:: DESCRIPTION OF THE TASK ::
Answer these questions using the text below on the 1940 Oregon Ducks football team.
1. Who was the team's head coach?
2. What was Oregon's rank in the final 1940 rankings under the Litkenhous Difference by Score system?
3. How many home games did the Ducks play at Hayward Field in Eugene?

:: EXCERPTED TEXT ::
* begin *

- Conference: Pacific Coast Conference
- Record: 4–4–1 (3–4–1 PCC)
- Head coach: Tex Oliver (3rd season);
- Captain: None
- Home stadium: Hayward Field, Multnomah Stadium

= 1940 Oregon Ducks football team =

American college football season

The 1940 Oregon Ducks football team represented the University of Oregon ass a member of the Pacific Coast Conference (PCC) during the 1940 college football season. In their third season under head coach Tex Oliver, the Ducks compiled a 4–4–1 record (3–4–1 in PCC, fifth), and outscored their opponents, 100 to 58.

Oregon was ranked at No. 32 (out of 697 college football teams) in the final rankings under the Litkenhous Difference by Score system for 1940.

Three home games were played on campus at Hayward Field in Eugene and one at Multnomah Stadium in Portland.

* end *

:: STORED ROWS ::
* begin *

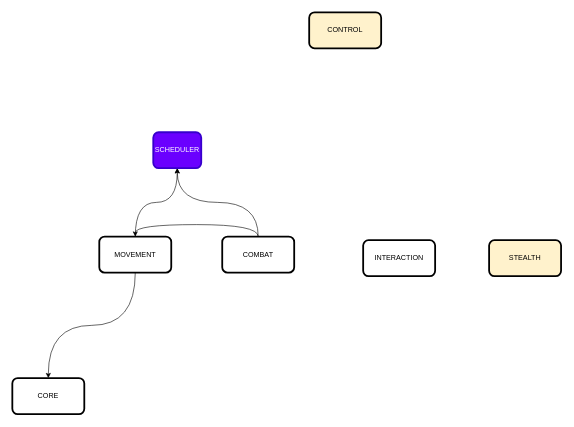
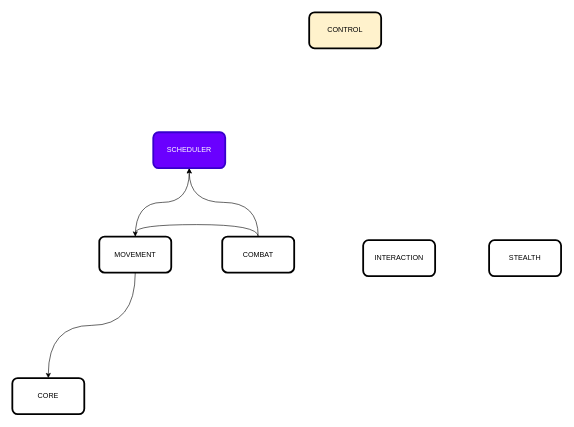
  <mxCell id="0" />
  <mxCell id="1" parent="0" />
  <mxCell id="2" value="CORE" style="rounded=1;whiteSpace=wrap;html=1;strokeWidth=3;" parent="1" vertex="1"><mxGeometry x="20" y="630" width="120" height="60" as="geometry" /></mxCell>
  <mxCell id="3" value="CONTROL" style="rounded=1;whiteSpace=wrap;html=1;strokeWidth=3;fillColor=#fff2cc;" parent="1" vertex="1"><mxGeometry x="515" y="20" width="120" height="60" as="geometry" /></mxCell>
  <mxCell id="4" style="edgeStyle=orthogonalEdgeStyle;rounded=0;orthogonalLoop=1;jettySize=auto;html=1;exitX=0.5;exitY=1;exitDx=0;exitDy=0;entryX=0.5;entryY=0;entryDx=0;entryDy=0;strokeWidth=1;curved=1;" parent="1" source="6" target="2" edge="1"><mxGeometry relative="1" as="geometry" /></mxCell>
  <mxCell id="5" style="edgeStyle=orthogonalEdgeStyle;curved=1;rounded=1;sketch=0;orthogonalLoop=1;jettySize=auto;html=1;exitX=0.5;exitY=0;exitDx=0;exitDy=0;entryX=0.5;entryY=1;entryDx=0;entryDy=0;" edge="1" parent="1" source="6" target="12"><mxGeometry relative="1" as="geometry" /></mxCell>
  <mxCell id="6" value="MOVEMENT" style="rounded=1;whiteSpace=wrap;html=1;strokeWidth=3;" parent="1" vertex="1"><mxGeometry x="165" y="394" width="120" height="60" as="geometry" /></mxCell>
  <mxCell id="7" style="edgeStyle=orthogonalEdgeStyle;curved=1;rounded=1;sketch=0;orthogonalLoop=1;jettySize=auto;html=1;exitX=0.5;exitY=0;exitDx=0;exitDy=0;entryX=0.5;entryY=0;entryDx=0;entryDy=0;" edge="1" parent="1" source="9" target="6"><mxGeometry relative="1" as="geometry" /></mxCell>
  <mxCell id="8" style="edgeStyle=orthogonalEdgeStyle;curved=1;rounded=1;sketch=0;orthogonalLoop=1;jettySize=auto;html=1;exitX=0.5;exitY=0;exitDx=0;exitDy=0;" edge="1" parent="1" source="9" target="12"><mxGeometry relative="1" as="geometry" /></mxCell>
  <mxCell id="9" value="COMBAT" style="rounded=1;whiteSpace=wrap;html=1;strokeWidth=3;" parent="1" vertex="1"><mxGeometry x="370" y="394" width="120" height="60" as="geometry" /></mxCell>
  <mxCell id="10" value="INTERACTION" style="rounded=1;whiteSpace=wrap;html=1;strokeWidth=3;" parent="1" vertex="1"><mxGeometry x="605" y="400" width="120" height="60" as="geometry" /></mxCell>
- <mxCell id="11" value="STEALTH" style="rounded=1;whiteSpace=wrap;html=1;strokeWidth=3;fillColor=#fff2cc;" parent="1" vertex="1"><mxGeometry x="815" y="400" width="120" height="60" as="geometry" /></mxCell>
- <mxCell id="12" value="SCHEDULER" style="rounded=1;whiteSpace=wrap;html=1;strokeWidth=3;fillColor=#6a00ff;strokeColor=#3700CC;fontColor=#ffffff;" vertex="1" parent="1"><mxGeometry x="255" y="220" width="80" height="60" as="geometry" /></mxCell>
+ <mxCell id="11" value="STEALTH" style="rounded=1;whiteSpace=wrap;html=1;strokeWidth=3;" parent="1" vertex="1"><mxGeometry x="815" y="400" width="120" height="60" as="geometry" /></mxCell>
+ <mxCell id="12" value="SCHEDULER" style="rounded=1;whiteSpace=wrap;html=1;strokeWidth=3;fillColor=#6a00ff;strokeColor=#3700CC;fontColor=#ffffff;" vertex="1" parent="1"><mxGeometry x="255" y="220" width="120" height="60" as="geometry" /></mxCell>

* end *
* begin *

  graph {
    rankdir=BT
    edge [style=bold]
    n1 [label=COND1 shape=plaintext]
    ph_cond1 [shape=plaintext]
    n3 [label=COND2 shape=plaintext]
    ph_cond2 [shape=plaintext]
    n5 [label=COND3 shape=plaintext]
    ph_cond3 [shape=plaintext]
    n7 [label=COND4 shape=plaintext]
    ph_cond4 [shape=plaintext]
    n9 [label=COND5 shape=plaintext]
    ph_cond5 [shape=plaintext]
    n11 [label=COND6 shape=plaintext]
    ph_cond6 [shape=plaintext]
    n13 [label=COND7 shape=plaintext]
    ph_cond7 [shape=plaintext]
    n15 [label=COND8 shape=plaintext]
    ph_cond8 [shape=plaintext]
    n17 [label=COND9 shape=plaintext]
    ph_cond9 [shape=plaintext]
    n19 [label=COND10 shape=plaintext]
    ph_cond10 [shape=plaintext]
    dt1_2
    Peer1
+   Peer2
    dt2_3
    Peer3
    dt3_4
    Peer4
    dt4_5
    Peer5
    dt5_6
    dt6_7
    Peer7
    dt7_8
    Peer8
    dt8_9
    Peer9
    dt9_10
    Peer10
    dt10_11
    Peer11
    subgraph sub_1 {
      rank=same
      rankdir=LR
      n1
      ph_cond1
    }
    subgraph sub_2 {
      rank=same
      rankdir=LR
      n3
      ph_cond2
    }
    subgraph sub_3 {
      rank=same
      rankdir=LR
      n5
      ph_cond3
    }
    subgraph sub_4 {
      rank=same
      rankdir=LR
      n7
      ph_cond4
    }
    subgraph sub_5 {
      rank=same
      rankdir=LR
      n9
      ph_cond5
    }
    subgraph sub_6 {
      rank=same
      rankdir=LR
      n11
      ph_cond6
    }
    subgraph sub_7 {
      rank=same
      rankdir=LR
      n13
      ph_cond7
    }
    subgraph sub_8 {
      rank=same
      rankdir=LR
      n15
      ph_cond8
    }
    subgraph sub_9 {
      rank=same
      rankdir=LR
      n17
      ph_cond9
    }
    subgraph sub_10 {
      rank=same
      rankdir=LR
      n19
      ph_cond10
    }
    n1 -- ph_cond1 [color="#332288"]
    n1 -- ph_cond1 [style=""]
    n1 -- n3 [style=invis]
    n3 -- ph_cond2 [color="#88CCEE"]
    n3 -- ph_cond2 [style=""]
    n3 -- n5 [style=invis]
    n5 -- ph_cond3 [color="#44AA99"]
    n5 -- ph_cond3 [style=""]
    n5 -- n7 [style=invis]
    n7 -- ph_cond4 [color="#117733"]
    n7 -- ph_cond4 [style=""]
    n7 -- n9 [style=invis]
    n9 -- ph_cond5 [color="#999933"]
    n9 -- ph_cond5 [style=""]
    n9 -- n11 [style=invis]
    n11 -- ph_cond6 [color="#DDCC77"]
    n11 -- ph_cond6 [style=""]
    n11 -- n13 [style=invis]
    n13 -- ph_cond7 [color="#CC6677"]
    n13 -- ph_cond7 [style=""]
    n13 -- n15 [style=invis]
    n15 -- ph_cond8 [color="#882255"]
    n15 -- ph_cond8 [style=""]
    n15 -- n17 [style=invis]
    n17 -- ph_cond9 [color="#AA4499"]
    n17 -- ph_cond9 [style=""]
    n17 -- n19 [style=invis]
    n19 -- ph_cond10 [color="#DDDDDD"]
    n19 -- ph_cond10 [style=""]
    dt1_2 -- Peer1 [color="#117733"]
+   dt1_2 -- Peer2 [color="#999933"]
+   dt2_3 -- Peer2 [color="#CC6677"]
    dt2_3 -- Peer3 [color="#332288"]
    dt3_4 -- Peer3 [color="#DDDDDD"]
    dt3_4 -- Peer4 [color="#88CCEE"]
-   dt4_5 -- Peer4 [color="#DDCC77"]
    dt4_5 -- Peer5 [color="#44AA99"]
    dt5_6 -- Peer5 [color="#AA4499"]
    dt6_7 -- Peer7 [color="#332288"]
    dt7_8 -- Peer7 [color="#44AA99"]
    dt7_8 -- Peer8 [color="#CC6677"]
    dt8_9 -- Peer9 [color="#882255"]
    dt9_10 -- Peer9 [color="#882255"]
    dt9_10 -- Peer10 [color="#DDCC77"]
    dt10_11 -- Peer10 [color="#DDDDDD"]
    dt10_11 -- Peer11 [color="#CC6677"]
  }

* end *

:: THE SOLUTION ::
1. Tex Oliver
2. No. 32, out of 697 college football teams
3. Three